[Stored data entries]
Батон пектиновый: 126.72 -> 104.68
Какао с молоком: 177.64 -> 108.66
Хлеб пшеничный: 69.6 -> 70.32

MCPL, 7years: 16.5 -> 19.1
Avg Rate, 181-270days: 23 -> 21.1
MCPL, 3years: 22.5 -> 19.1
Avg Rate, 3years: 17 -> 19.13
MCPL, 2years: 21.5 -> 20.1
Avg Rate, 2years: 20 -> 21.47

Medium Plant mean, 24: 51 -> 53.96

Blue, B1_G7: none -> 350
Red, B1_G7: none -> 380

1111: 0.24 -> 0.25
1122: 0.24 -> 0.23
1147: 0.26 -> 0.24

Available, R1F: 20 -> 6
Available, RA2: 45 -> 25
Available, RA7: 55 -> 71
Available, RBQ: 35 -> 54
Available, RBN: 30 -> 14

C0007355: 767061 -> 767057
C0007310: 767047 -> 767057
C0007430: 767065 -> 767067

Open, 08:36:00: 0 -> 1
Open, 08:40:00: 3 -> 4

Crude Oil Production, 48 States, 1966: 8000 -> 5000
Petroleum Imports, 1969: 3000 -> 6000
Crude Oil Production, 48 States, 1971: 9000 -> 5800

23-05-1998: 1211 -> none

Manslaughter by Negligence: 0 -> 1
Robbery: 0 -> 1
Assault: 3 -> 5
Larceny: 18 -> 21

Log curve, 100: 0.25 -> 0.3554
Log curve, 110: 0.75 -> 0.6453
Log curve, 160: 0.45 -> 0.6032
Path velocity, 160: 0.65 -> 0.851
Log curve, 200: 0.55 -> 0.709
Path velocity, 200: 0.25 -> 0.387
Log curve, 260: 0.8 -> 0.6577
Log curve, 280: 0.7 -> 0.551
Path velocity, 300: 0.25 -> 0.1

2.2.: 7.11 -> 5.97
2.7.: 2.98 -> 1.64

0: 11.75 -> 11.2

Exercise
The records above should be transcribed in full, with no differences.

Solution to the exercise
Батон пектиновый: 126.72 -> 104.68
Какао с молоком: 177.64 -> 108.66
Хлеб пшеничный: 69.6 -> 70.32

MCPL, 7years: 16.5 -> 19.1
Avg Rate, 181-270days: 23 -> 21.1
MCPL, 3years: 22.5 -> 19.1
Avg Rate, 3years: 17 -> 19.13
MCPL, 2years: 21.5 -> 20.1
Avg Rate, 2years: 20 -> 21.47

Medium Plant mean, 24: 51 -> 53.96

Blue, B1_G7: none -> 350
Red, B1_G7: none -> 380

1111: 0.24 -> 0.25
1122: 0.24 -> 0.23
1147: 0.26 -> 0.24

Available, R1F: 20 -> 6
Available, RA2: 45 -> 25
Available, RA7: 55 -> 71
Available, RBQ: 35 -> 54
Available, RBN: 30 -> 14

C0007355: 767061 -> 767057
C0007310: 767047 -> 767057
C0007430: 767065 -> 767067

Open, 08:36:00: 0 -> 1
Open, 08:40:00: 3 -> 4

Crude Oil Production, 48 States, 1966: 8000 -> 5000
Petroleum Imports, 1969: 3000 -> 6000
Crude Oil Production, 48 States, 1971: 9000 -> 5800

23-05-1998: 1211 -> none

Manslaughter by Negligence: 0 -> 1
Robbery: 0 -> 1
Assault: 3 -> 5
Larceny: 18 -> 21

Log curve, 100: 0.25 -> 0.3554
Log curve, 110: 0.75 -> 0.6453
Log curve, 160: 0.45 -> 0.6032
Path velocity, 160: 0.65 -> 0.851
Log curve, 200: 0.55 -> 0.709
Path velocity, 200: 0.25 -> 0.387
Log curve, 260: 0.8 -> 0.6577
Log curve, 280: 0.7 -> 0.551
Path velocity, 300: 0.25 -> 0.1

2.2.: 7.11 -> 5.97
2.7.: 2.98 -> 1.64

0: 11.75 -> 11.2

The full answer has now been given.